Reducing food waste is one of the most important things we can do as individuals to fight the release of greenhouse gases (GHG) into the environment. The food supply chain accounts for nearly a third of worldwide GHG emissions. These gases contribute to climate change, which disproportionately burdens developing countries. The Food and Agriculture Organization (FAO) of the United Nations estimates that, if the world’s food waste was a country, it would be the third-highest emitter of GHGs, behind only the U.S. and China. While the majority of food waste is the result of food rejected for imperfections even before it reaches consumers, consumer-generated food waste in the U.S. contributes 2% of yearly GHG emissions nationally. Reducing such consumer food waste can make a meaningful contribution toward the reduction of GHG emissions, including through simple measures such as buying only what is needed, using every bit of it, and accepting imperfect fruits and vegetables. However, one measure that remains underutilized is composting of food waste. Empowering consumers to engage in composting can help mitigate GHG emissions as well as produce valuable environmental co-benefits.
It is estimated that a worldwide effort to implement composting could reduce GHG emissions by 2.3 billion tons over the next 30 years. Composting converts organic waste into soil carbon, reducing the methane produced by decomposing food waste in landfills. Compost made from food waste can be put back into the agricultural system, improving soil quality and increasing productivity. Adding compost to the soil also aids in long-term carbon sequestration, because composted material provides the carbon and nutrients necessary for the soil microbes that create stabilized forms of carbon in soil. On a large scale, composting provides the interconnected benefits of increased soil health, reduction of GHGs, and improved agricultural productivity. On a smaller scale, composting makes it easier to produce food at home. Sourcing food locally can help reduce the GHG emissions from fossil fuel combustion in the agricultural supply chain.

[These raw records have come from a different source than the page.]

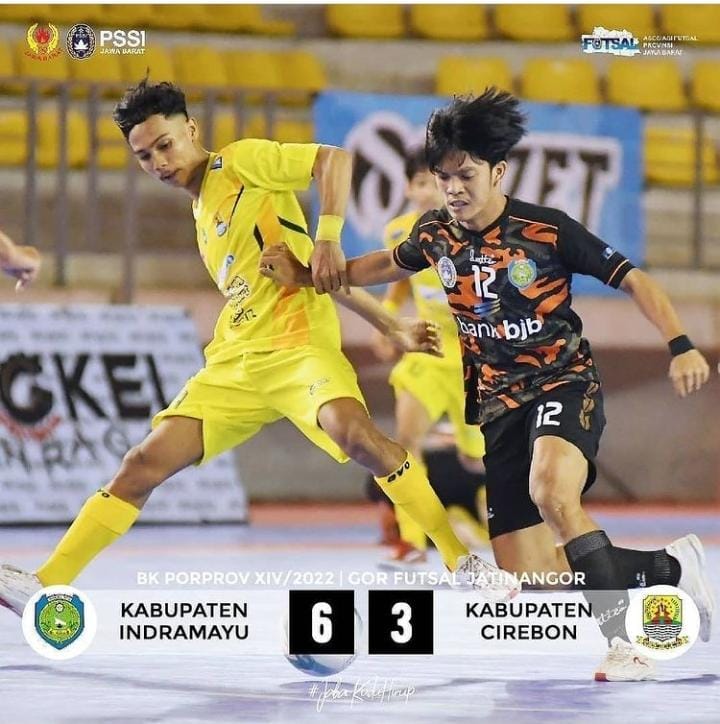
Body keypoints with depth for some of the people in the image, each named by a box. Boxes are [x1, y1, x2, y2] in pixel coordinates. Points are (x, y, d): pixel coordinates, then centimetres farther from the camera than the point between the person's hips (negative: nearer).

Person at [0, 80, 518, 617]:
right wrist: (394, 327, 20)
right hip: (234, 364, 7)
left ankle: (463, 562, -25)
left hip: (298, 346, -7)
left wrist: (328, 239, -20)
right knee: (145, 463, -3)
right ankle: (46, 586, -4)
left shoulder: (241, 163, 3)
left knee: (357, 436, -33)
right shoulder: (203, 217, 23)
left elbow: (334, 159, -8)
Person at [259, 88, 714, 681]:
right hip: (500, 405, 5)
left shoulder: (547, 230, -12)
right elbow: (390, 265, 25)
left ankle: (624, 640, -34)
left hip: (564, 383, -5)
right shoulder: (435, 234, 2)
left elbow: (632, 278, -8)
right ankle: (669, 568, 20)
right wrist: (306, 274, 19)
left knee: (551, 489, -39)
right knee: (533, 584, -3)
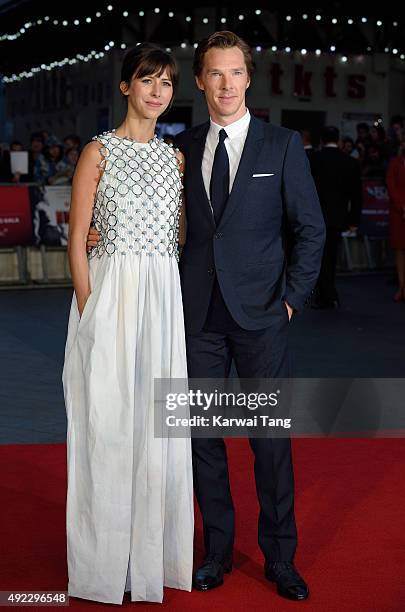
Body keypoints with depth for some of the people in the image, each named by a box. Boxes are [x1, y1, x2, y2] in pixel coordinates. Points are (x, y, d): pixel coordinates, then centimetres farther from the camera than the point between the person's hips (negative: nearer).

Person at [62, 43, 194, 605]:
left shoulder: (175, 157, 13)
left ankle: (153, 549, 24)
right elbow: (77, 238, -5)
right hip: (111, 295, -4)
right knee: (109, 424, 2)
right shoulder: (100, 152, -1)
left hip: (165, 299, 4)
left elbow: (181, 236, 15)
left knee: (159, 424, 9)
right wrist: (88, 309, -12)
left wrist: (179, 303, 5)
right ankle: (107, 561, 16)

Vermiculture, or composting with worms, provides an efficient, odorless, and space-conscious alternative to bin composting. Worm bins can easily be kept in small spaces, such as under the sink, or outdoors (with sufficient insulation). While many species of worms can be used in vermiculture, red wigglers (Eisenia foetida) and European nightcrawlers (Eisenia hortensis) are the most commonly used. These worms can eat a combination of food waste and paper products. Red wigglers eat about half their weight in food waste every day—that means 1,000 worms (the most common number to start with) can eat about half a pound of food per day. European nightcrawlers are commonly used in combination with red wigglers because they grow much larger and feed in the lower layers of the bin. As they eat, composting worms excrete castings, a nutrient-rich humus that can be used as a safe, organic fertilizer. Worm casting fertilizer is especially valuable because it contains beneficial soil microbes, has a neutral pH, and, unlike other fertilizers, will not burn plants because its nitrogen is released slowly. Vermicompost has also been shown to reduce plant disease—beneficial microbes from worm castings can colonize the surface of a seed, protecting it from infection. Using compost and worm castings as natural fertilizers also provides an opportunity to reduce water pollution and greenhouse gas production. Excess fertilizer pollutes waterways and can be converted by microbes to nitrous oxide, a greenhouse gas that is 300 times more potent than carbon dioxide.
Bin composting can be time-consuming, and takes up more space and effort than many can dedicate to it. However, vermicomposting is a concrete step that individuals can use to take on climate change, especially if they feel helpless in the face of the climate crisis and would like to take responsibility for their food waste. It is easy, fun, and can be done almost anywhere. I began worm farming in July, and already have a colony that consumes the weekly waste of a family that shops in bulk at Costco. While the benefits worm castings have provided to my garden are hard to measure, my anecdotal evidence is that there was an explosion of growth in the weeks following the first introduction of vermicompost. My worms keep pounds of food scraps and paper products from landfills monthly, and, as the colony grows, they will eat more.
As the climate crisis worsens, contributing to droughts and food shortages, we should take advantage of every opportunity to reduce GHGs and increase agricultural efficiency. Municipal governments should reduce GHG emissions from food waste by incorporating vermicompost into waste removal. Governments should also provide vermicompost education to citizens, like this instructional video from the City of Sydney. Governments could also encourage vermicomposting with tax incentives for restaurants and grocery stores, which are perfect candidates for vermicomposting because of their high volume of organic waste. Vermicomposting is just one of the ways in which we can reduce waste, increase the availability of locally grown food, and take responsibility for our emissions in high-income countries.